>>>>>
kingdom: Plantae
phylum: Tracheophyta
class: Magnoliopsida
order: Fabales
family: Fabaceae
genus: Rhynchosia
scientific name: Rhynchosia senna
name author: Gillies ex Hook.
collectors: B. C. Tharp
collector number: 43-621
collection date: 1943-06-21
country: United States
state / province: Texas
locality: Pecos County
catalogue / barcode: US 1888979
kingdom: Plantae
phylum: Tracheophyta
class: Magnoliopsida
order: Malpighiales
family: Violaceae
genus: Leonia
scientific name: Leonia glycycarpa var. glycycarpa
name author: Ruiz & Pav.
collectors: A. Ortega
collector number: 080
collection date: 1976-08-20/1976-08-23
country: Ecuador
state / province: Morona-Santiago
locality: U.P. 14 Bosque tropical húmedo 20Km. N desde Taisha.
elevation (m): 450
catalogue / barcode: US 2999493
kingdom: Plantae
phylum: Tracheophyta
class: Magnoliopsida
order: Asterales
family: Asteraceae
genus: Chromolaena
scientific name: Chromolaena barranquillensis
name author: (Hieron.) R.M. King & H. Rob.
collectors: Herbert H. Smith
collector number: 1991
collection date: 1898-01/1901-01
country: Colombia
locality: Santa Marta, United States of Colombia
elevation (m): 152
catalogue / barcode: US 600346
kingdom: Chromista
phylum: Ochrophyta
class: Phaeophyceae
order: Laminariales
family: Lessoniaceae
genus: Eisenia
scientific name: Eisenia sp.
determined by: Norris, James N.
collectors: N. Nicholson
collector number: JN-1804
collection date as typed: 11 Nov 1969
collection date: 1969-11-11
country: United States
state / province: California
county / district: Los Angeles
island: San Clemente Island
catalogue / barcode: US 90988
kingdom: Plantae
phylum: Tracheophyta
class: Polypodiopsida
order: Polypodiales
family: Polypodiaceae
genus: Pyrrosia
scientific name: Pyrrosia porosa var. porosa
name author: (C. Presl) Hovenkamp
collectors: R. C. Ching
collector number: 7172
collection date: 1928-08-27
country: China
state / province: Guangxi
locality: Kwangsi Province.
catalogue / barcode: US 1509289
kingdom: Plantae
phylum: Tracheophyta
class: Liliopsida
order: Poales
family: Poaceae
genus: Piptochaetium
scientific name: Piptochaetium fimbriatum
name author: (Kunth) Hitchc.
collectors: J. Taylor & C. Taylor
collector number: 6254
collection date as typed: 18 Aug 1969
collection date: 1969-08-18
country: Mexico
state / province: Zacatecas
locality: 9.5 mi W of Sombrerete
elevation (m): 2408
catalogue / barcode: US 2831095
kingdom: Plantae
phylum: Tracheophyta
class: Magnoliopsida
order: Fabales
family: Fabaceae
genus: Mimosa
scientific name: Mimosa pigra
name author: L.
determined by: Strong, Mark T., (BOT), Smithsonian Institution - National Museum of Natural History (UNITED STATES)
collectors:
<<<<<
WAS ZU TUN IST:
Bearbeite die Zeilen, beginnend mit der Zeile, die „scientific name: Eisenia sp.“ enthält, und endend mit der Zeile, die „genus: Mimosa“ enthält. Ersetze darin „collectors“ durch „collected by“ und gib nur diese Zeilen sonst unverändert wieder.

LÖSUNG:
scientific name: Eisenia sp.
determined by: Norris, James N.
collected by: N. Nicholson
collector number: JN-1804
collection date as typed: 11 Nov 1969
collection date: 1969-11-11
country: United States
state / province: California
county / district: Los Angeles
island: San Clemente Island
catalogue / barcode: US 90988
kingdom: Plantae
phylum: Tracheophyta
class: Polypodiopsida
order: Polypodiales
family: Polypodiaceae
genus: Pyrrosia
scientific name: Pyrrosia porosa var. porosa
name author: (C. Presl) Hovenkamp
collected by: R. C. Ching
collector number: 7172
collection date: 1928-08-27
country: China
state / province: Guangxi
locality: Kwangsi Province.
catalogue / barcode: US 1509289
kingdom: Plantae
phylum: Tracheophyta
class: Liliopsida
order: Poales
family: Poaceae
genus: Piptochaetium
scientific name: Piptochaetium fimbriatum
name author: (Kunth) Hitchc.
collected by: J. Taylor & C. Taylor
collector number: 6254
collection date as typed: 18 Aug 1969
collection date: 1969-08-18
country: Mexico
state / province: Zacatecas
locality: 9.5 mi W of Sombrerete
elevation (m): 2408
catalogue / barcode: US 2831095
kingdom: Plantae
phylum: Tracheophyta
class: Magnoliopsida
order: Fabales
family: Fabaceae
genus: Mimosa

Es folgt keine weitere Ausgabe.